Speaker
Description
Microgrids have been studied considerably over the last decade and are now able to be uniquely designed and controlled to handle a wide variety of loads, many of which may operate in a transient manner. Historically, electric grids have relied upon fossil fuel powered motors to spin generators that source most of the electric power they need. Microgrids deploy a host of different distributed generation sources that are interconnected and controlled in real time to improve overall grid reliability and redundancy. Multiple microgrids are able to be interconnected to form a larger grid where power can be shared across smaller grids when needed.
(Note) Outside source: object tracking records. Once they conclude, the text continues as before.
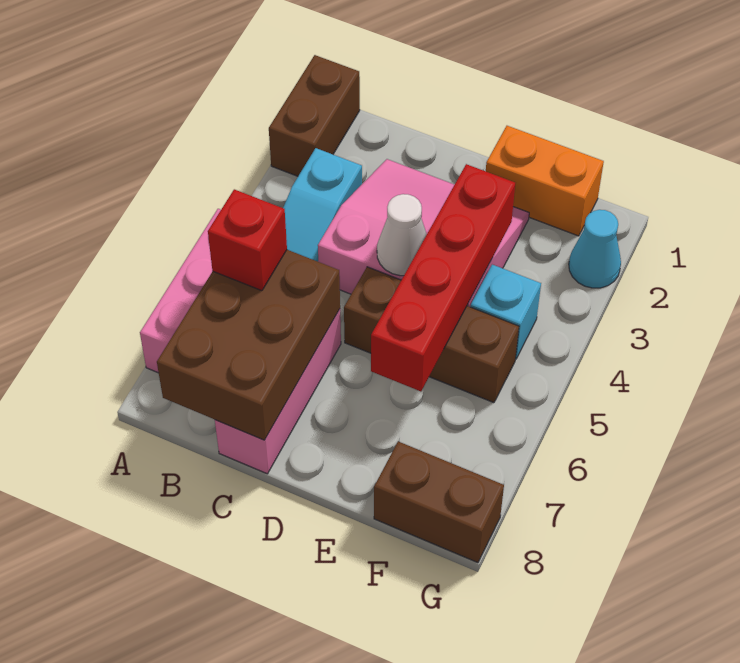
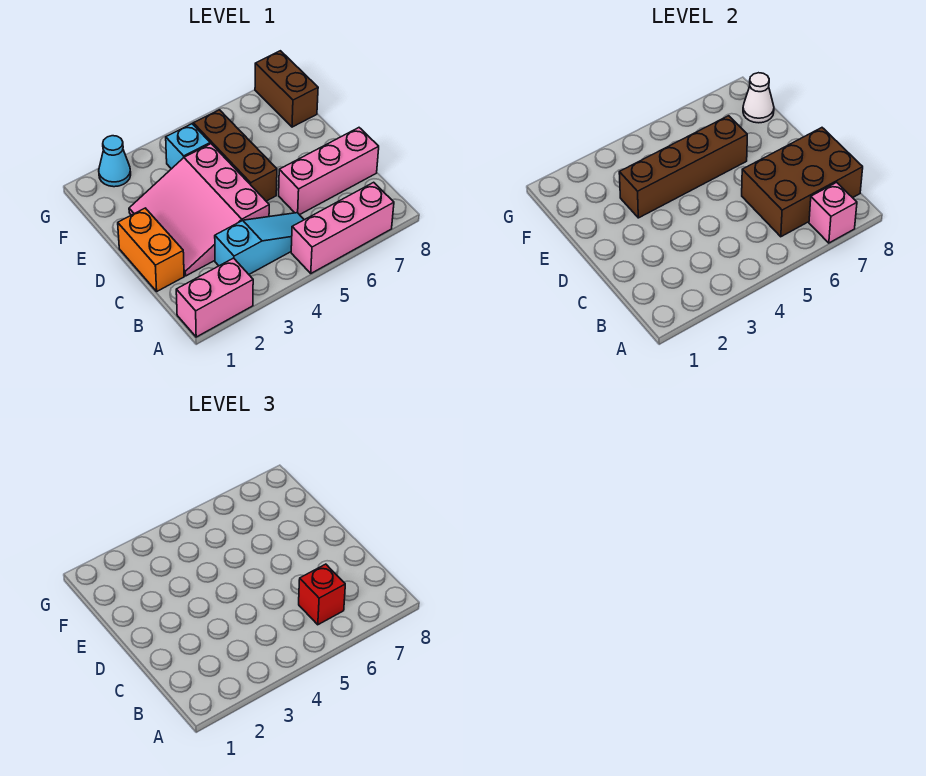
brown brick A1:A2 level 1 -> pink brick A1:A2 level 1
none -> pink brick A7 level 2
white cone D4 level 2 -> white cone F8 level 2
orange brick E1:F1 level 1 -> orange brick C1:D1 level 1
red brick E3:E6 level 2 -> brown brick E3:E6 level 2

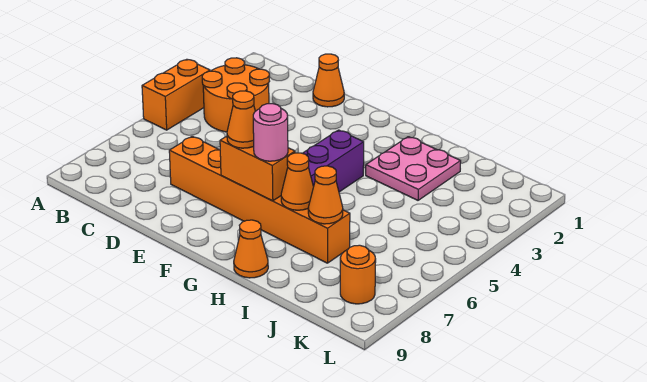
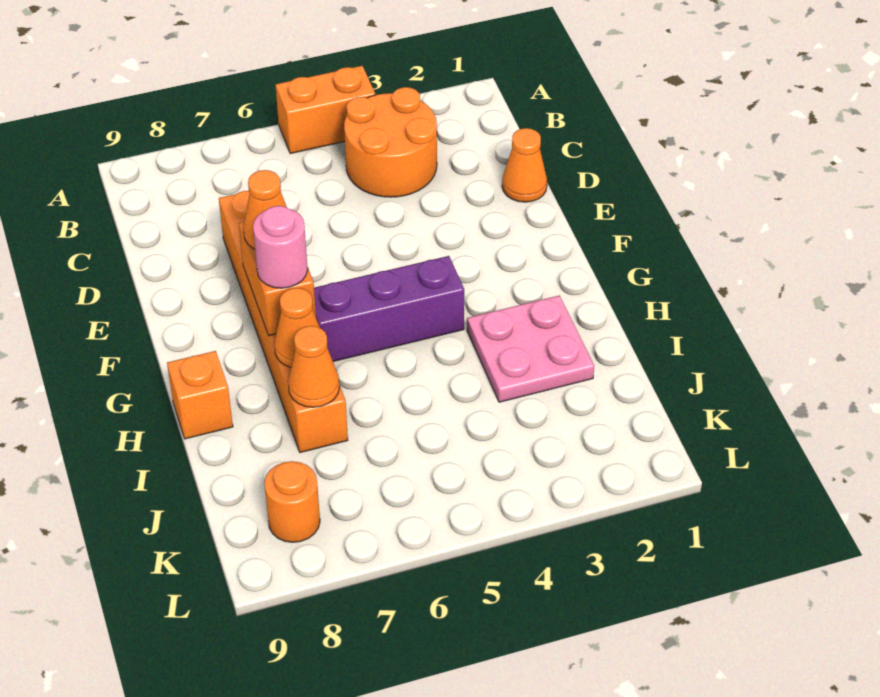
orange cone H9 level 1 -> orange brick H9 level 1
The use of a medium-voltage-direct-current (MVDC) is one possible solution to minimize power loss in the conductors and to reduce the power conversion requirement when high voltage loads are used. The non-continuous operation of such loads could introduce harmonics into the power system that severely impact power quality. In an effort to study the reliable operation and control of such a power system, the Pulsed Power and Energy Laboratory (PPEL) at the University of Texas at Arlington (UTA) has designed and installed a testbed that can be used to study a small microgrid deploying transient loads. The testbed, operating at power levels in excess of 300 kW, utilizes distributed AC and DC power sources and loads operating at the 480 VAC, 4160 VAC, 1 kVDC, 6 kVDC, and 12 kVDC, respectively. The testbed is being extended utilizing a hardware in the loop (HIL) simulator. The paper presented here will discuss the design of the testbed, the test plan methodology, and the results collected so far.